La protection de la biodiversité de notre monde vivant est un défi majeur et une préoccupation majeure pour les gouvernements, les entreprises et la société. Les équipes Investissement, Recherche macro et ESG de Generali Insurance Asset Management (GIAM) analysent les connaissances dont les investisseurs ont besoin pour comprendre les enjeux de cette thématique et déterminent comment distinguer les risques et les opportunités liés à la biodiversité.

- La conservation de la biodiversité fait partie intégrante de la transition durable de l’économie au niveau mondial et de la réalisation des objectifs de décarbonation.

- L’ONU a conclu un accord historique sur la biodiversité visant à recourir de manière significative au financement privé pour atteindre de nouveaux objectifs mondiaux qui consistent à protéger 30 % des terres et 30 % des zones côtières et marines d’ici 2030.

- La prime de risque liée à la biodiversité devrait augmenter. Il est donc essentiel d’intégrer des critères de biodiversité dans les processus d’investissement.

- Comme les données des entreprises sur la biodiversité sont inégales et peu nombreuses, l’engagement ESG est le meilleur outil à disposition des gestionnaires d’actifs pour identifier les futurs leaders du secteur dans le domaine de la transition durable et pour accompagner dans leurs démarches les entreprises en retard.

* Données fournies *
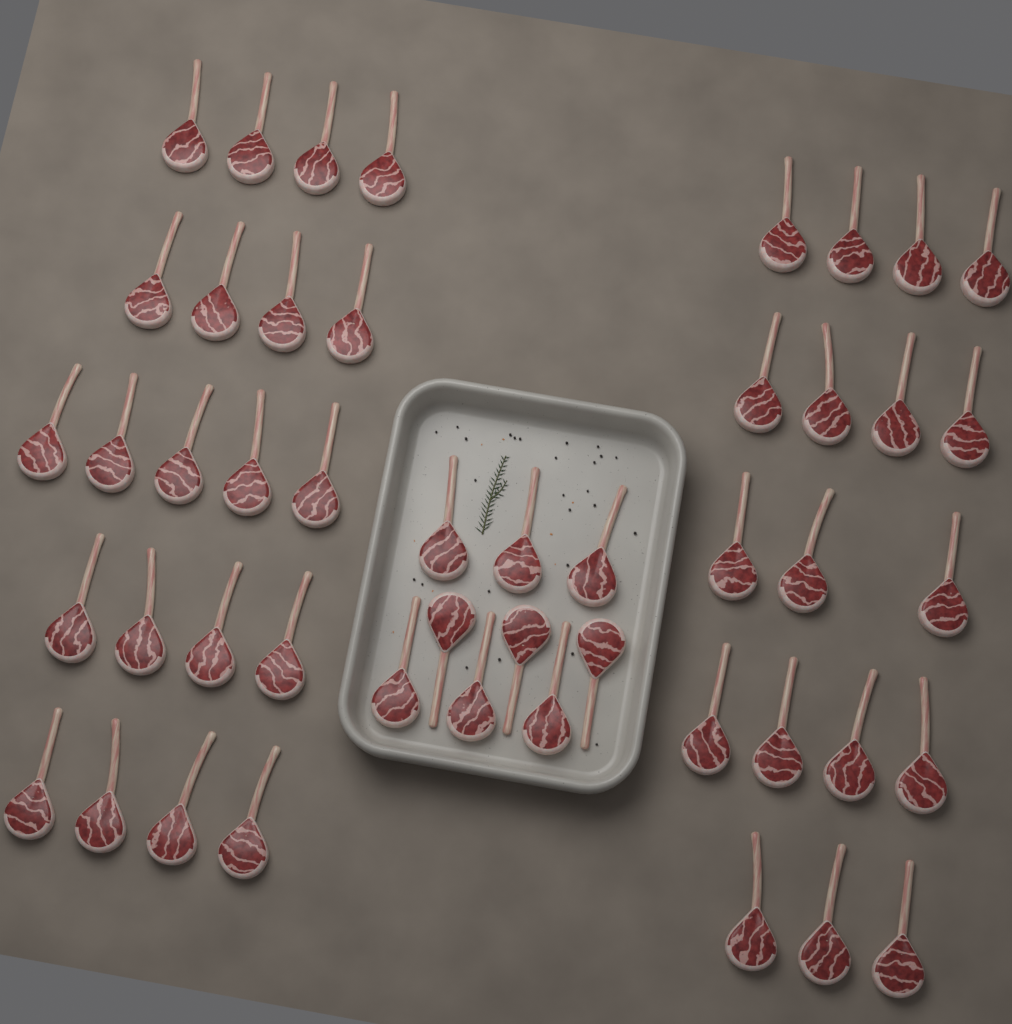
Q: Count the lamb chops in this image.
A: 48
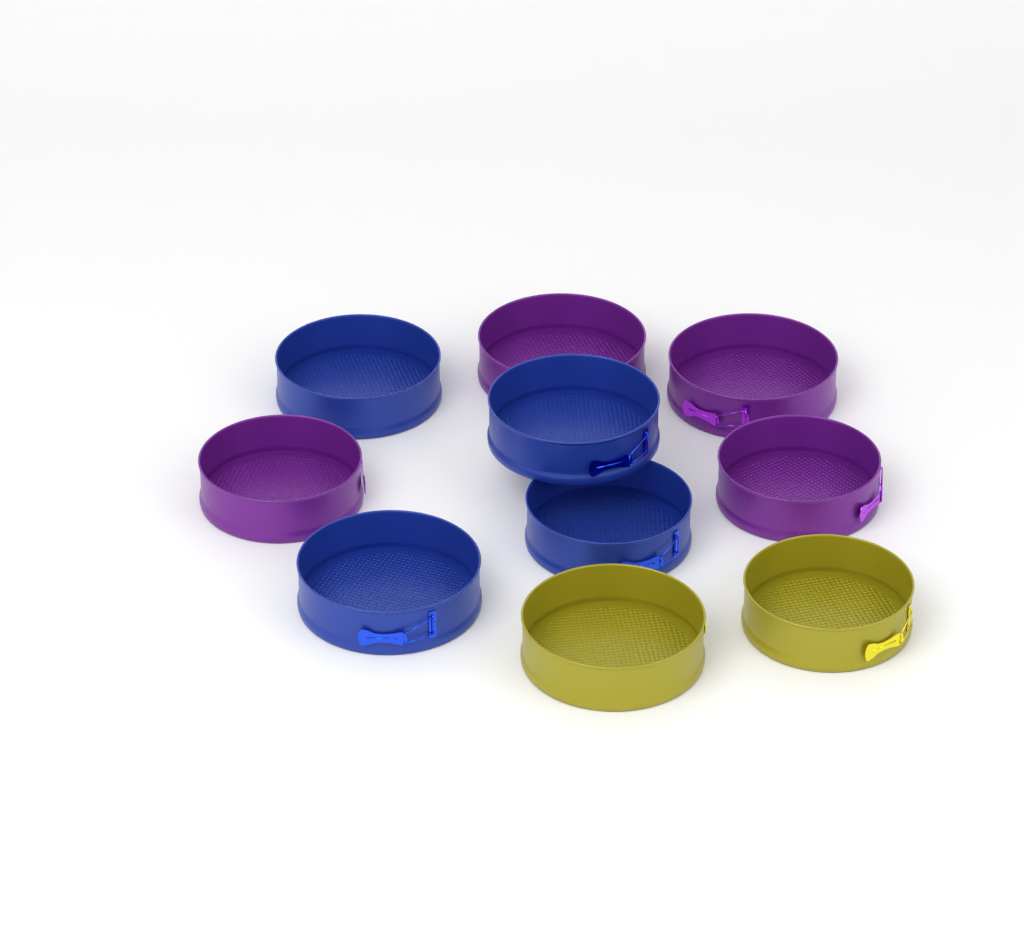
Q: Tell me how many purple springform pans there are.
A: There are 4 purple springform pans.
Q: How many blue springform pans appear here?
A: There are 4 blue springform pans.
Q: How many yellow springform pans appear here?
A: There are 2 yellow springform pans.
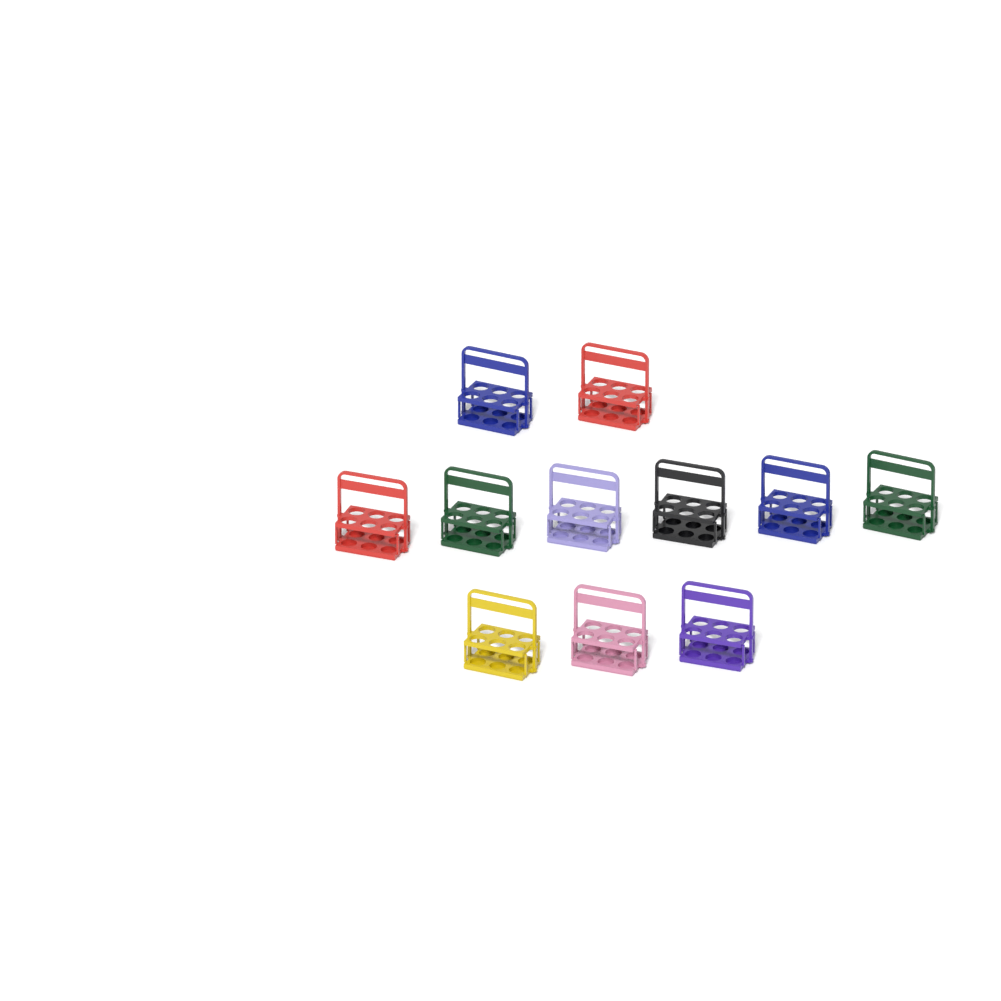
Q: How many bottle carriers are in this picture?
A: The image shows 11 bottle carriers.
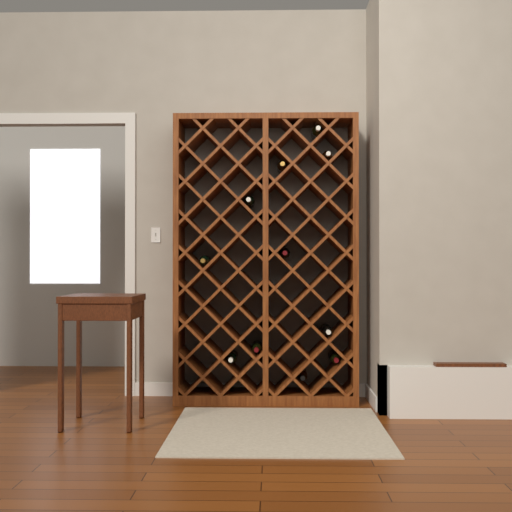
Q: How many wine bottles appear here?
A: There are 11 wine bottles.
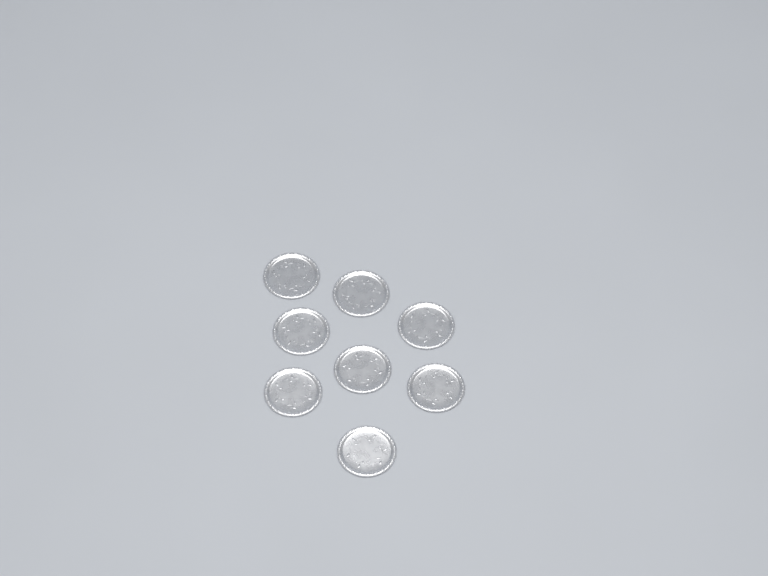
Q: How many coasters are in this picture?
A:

* Consignes *
(a) Recopiez toute la liste en remplaçant « springform pans » par « cake pans », sans rien modifier d'autre et en omettant les images.
(b) Poursuivez le texte sur la biodiversité et l'investissement après sa dernière phrase.
Le texte et la liste proviennent de sources différentes.

* Résultats *
(a)
Q: Count the lamb chops in this image.
A: 48
Q: Tell me how many purple cake pans there are.
A: There are 4 purple cake pans.
Q: How many blue cake pans appear here?
A: There are 4 blue cake pans.
Q: How many yellow cake pans appear here?
A: There are 2 yellow cake pans.
Q: How many bottle carriers are in this picture?
A: The image shows 11 bottle carriers.
Q: How many wine bottles appear here?
A: There are 11 wine bottles.
Q: How many coasters are in this picture?
A:

(b)
La biodiversité devrait être une tendance majeure de l’investissement au niveau mondial d’ici 2030

La biodiversité a une incidence considérable sur tous les aspects de notre vie et de l’économie ; elle est un indicateur de la santé d’un écosystème : lorsque la biodiversité se dégrade, les écosystèmes se détériorent.

Pour estimer la valeur économique de ce secteur, le Forum économique mondial a indiqué en 2020 que 44 000 milliards de dollars de valeur générée, soit plus de la moitié du PIB mondial, dépendent partiellement ou totalement de la biodiversité et sont, par conséquent, exposés à des risques importants de pertes liées à la dégradation de l’environnement.

Selon nous, nous ne sommes qu’au début d’une nouvelle tendance d’investissement de long terme, qui doit être mieux analysée et définie.

La réflexion passe aujourd’hui de la théorie à l’action. Lors de la conférence des Nations Unies sur la biodiversité de 2022 (COP15), 188 pays ont convenu d’un objectif visant à protéger 30 % des terres et 30 % des zones côtières et marines d’ici 2030, dans le cadre de l’Accord mondial sur la biodiversité de Kunming-Montréal, qui a fait date.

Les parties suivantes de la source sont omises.